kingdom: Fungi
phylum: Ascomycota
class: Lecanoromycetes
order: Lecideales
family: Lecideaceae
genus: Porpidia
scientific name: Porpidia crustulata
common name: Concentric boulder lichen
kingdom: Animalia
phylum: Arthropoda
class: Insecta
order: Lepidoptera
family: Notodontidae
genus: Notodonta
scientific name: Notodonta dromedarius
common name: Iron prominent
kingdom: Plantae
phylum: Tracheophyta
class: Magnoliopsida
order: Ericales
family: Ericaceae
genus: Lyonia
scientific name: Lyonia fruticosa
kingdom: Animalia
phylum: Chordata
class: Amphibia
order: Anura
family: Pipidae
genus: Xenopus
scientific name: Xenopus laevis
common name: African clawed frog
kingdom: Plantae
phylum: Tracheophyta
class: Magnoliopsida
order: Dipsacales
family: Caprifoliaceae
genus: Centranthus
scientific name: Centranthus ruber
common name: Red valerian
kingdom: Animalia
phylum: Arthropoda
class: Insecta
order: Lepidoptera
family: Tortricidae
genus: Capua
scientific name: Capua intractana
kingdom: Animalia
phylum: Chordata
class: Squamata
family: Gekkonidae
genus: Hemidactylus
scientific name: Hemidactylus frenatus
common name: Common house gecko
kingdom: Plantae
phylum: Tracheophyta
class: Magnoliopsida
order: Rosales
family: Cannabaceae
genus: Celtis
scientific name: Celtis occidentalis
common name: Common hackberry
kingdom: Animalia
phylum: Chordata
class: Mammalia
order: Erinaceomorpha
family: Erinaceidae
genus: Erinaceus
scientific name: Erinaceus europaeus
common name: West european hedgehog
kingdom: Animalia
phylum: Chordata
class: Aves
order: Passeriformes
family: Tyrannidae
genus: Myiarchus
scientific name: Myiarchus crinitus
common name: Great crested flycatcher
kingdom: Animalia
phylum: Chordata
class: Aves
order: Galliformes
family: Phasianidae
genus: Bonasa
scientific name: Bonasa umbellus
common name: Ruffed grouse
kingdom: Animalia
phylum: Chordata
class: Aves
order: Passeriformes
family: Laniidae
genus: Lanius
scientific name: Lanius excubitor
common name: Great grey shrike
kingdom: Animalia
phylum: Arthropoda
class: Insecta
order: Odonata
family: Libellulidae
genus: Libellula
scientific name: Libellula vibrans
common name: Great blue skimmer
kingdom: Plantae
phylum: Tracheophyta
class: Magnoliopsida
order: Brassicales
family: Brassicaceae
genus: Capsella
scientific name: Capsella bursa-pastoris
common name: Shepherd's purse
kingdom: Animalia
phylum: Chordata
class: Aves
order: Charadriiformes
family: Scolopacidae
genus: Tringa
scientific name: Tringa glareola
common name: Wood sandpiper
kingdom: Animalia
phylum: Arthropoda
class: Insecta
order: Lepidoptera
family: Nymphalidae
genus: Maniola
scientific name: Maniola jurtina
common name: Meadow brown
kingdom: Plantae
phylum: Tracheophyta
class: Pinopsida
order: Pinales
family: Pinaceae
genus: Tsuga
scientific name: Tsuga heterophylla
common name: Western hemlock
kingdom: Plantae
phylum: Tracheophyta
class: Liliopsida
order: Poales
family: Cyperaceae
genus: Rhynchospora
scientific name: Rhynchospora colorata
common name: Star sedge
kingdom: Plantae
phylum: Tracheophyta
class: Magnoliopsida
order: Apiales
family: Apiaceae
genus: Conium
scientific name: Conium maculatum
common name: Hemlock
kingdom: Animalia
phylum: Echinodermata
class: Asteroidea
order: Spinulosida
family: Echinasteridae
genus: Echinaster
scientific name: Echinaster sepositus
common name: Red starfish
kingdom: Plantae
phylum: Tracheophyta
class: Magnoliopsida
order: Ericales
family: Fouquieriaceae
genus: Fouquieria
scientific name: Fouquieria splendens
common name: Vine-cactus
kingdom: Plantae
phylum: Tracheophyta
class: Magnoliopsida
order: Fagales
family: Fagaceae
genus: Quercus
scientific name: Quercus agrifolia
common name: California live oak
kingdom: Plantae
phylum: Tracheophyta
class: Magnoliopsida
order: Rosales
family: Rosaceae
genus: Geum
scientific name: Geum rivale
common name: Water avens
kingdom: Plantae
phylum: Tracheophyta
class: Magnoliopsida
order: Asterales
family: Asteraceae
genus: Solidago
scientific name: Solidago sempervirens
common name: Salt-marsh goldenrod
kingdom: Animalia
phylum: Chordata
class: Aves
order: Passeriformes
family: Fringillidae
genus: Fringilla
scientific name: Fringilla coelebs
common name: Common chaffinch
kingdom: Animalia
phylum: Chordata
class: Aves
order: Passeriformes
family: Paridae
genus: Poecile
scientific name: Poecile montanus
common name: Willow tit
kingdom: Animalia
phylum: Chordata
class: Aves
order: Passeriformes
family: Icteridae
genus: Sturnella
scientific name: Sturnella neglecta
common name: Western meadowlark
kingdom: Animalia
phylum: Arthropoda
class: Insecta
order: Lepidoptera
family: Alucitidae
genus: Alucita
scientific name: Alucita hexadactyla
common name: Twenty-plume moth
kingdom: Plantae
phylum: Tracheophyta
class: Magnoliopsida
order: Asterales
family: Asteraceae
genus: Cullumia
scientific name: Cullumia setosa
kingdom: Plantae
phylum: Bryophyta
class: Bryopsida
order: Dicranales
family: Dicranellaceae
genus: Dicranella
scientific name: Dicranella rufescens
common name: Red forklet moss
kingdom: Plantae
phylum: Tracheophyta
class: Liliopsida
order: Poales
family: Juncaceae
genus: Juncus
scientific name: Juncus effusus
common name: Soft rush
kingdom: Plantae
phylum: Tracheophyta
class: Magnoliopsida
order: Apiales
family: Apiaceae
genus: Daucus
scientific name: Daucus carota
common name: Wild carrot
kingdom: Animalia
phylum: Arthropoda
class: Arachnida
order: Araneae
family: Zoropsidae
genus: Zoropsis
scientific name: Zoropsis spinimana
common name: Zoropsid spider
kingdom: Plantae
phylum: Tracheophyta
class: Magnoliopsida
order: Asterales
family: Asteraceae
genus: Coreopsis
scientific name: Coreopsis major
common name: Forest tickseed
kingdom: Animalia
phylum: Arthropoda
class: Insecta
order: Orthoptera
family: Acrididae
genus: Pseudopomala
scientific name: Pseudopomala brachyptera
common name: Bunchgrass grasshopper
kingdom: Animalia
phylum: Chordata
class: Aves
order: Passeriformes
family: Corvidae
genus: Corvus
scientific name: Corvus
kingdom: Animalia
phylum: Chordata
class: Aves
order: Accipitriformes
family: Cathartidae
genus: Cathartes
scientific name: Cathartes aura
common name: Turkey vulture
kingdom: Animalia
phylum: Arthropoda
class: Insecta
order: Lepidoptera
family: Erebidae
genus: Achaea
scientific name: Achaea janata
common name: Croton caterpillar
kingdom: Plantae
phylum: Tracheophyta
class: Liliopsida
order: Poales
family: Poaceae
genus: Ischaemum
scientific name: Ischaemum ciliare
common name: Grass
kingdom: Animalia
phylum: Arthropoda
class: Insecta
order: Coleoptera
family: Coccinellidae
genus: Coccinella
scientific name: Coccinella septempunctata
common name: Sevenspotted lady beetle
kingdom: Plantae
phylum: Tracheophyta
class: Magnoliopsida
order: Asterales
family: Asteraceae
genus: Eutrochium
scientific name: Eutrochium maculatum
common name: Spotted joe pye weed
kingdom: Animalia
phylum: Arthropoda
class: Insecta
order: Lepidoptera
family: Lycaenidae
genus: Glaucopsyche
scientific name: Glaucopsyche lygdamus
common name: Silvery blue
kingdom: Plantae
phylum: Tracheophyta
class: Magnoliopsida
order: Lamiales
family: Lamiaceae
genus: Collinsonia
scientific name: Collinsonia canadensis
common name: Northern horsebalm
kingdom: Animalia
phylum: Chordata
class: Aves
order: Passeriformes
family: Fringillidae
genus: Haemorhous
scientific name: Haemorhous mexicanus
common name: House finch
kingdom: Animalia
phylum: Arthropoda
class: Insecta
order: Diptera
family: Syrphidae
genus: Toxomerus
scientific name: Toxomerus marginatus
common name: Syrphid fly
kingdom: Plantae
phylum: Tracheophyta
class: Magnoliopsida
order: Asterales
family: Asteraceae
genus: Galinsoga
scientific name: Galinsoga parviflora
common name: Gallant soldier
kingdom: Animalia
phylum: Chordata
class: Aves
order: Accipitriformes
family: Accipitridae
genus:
········
## EXERCISE DESCRIPTION
Reproduce the material verbatim from its first line through the line containing "genus: Notodonta", including that line.

## REPLY TO THE EXERCISE
kingdom: Fungi
phylum: Ascomycota
class: Lecanoromycetes
order: Lecideales
family: Lecideaceae
genus: Porpidia
scientific name: Porpidia crustulata
common name: Concentric boulder lichen
kingdom: Animalia
phylum: Arthropoda
class: Insecta
order: Lepidoptera
family: Notodontidae
genus: Notodonta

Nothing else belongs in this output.